Pharma

CRTX sells rights to two drugs, shifts focus to drugs sold in hospitals

Cornerstone Therapeutics (NASDAQ:CRTX) has sold rights to two anti-infective products in deals that complete the specialty pharmaceutical company’s shift away from marketing primary care drugs. Cornerstone will now focus on marketing hospital-based drugs. Cornerstone receives an an undisclosed amount of cash for divesting product rights and inventory for the antibiotic treatments Factive and Spectracef to […]

Cornerstone Therapeutics (NASDAQ:CRTX) has sold rights to two anti-infective products in deals that complete the specialty pharmaceutical company’s shift away from marketing primary care drugs. Cornerstone will now focus on marketing hospital-based drugs.

Cornerstone receives an an undisclosed amount of cash for divesting product rights and inventory for the antibiotic treatments Factive and Spectracef to Merus Labs International (NASDAQ:MSLI) and Vansen Pharma. Toronto, Canada-based Merus receives North American rights to Factive, a drug that generated $6.3 million in 2011 U.S. sales. Factive is not yet available in Canada. Merus has entered a sales and promotion agreement with Vansen to market Factive in the United States and it will become Merus’ first U.S. product.

presented by

The deals also include Cornerstone’s oral antibiotic Spectracef, but no details on that transaction were disclosed. The Spectracef family of products generated $8 million in 2011 sales.

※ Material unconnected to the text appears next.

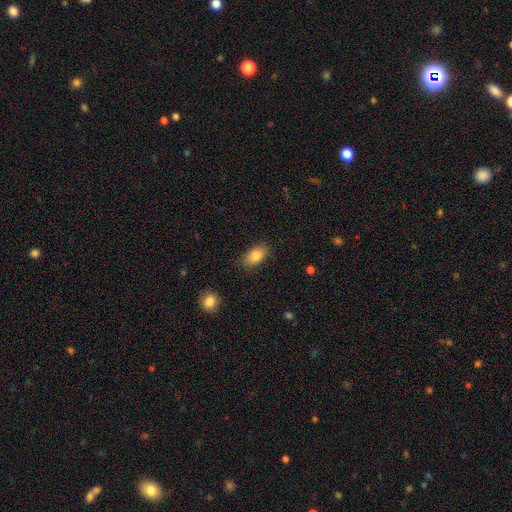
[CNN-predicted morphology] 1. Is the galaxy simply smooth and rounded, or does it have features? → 84% smooth, 8% featured or disk, 8% star or artifact.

For Cornerstone, the deals are consistent with a strategic shift that now focuses on marketing drugs sold in hospitals. Unlike primary care drugs, products used in hospitals are less susceptible to generic competition. They are also more lucrative. Cornerstone’s top-selling product Curosurf, sold in hospitals to treat respiratory distress in infants, generated $34.8 million in 2011 sales, up 4 percent compared to 2010. Cornerstone acquired Curosurf product rights in 2009.

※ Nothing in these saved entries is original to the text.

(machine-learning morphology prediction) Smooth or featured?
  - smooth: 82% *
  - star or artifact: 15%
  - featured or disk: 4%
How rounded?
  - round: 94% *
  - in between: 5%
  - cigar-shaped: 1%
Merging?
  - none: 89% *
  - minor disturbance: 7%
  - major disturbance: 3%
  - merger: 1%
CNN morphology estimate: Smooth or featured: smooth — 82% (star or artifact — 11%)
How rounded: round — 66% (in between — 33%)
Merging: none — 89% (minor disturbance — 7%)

Cornerstone brought into its portfolio another hospital-based drug last year with its acquisition of  Philadelphia drug developer Cardiokine Biopharma at the beginning of the year. Cardiokine submitted to the U.S. Food and Drug Administration a new drug application for lead drug candidate lixivaptan just prior to the acquisition of the company by Cornerstone. Lixivaptan was developed to treat hyponatremia, a condition in which the sodium levels of the blood are abnormally low. The condition is commonly diagnosed in patients with heart failure. If lixivaptan receives FDA approval, Cornerstone would be able to pitch another hospital-based product using the same sales force that already sells Curosurf to hospitals.

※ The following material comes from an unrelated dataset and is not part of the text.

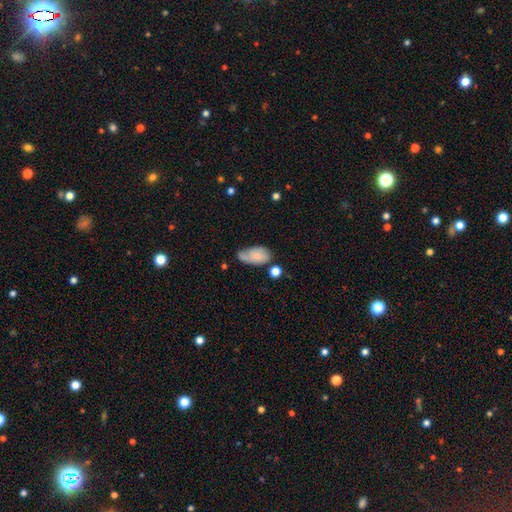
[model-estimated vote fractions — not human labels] Overall: smooth (65%; featured or disk 27%). How rounded: in between (91%). Merging: minor disturbance (37%; none 35%).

“We began a migration out of the primary care market segment in 2011 and with today’s transactions, we have completed this process,” Cornerstone CEO Craid Collard said in a statement. “Going forward with our existing product portfolio, FDA product filings and development projects, we are well positioned to grow our company within the hospital and related specialty markets.”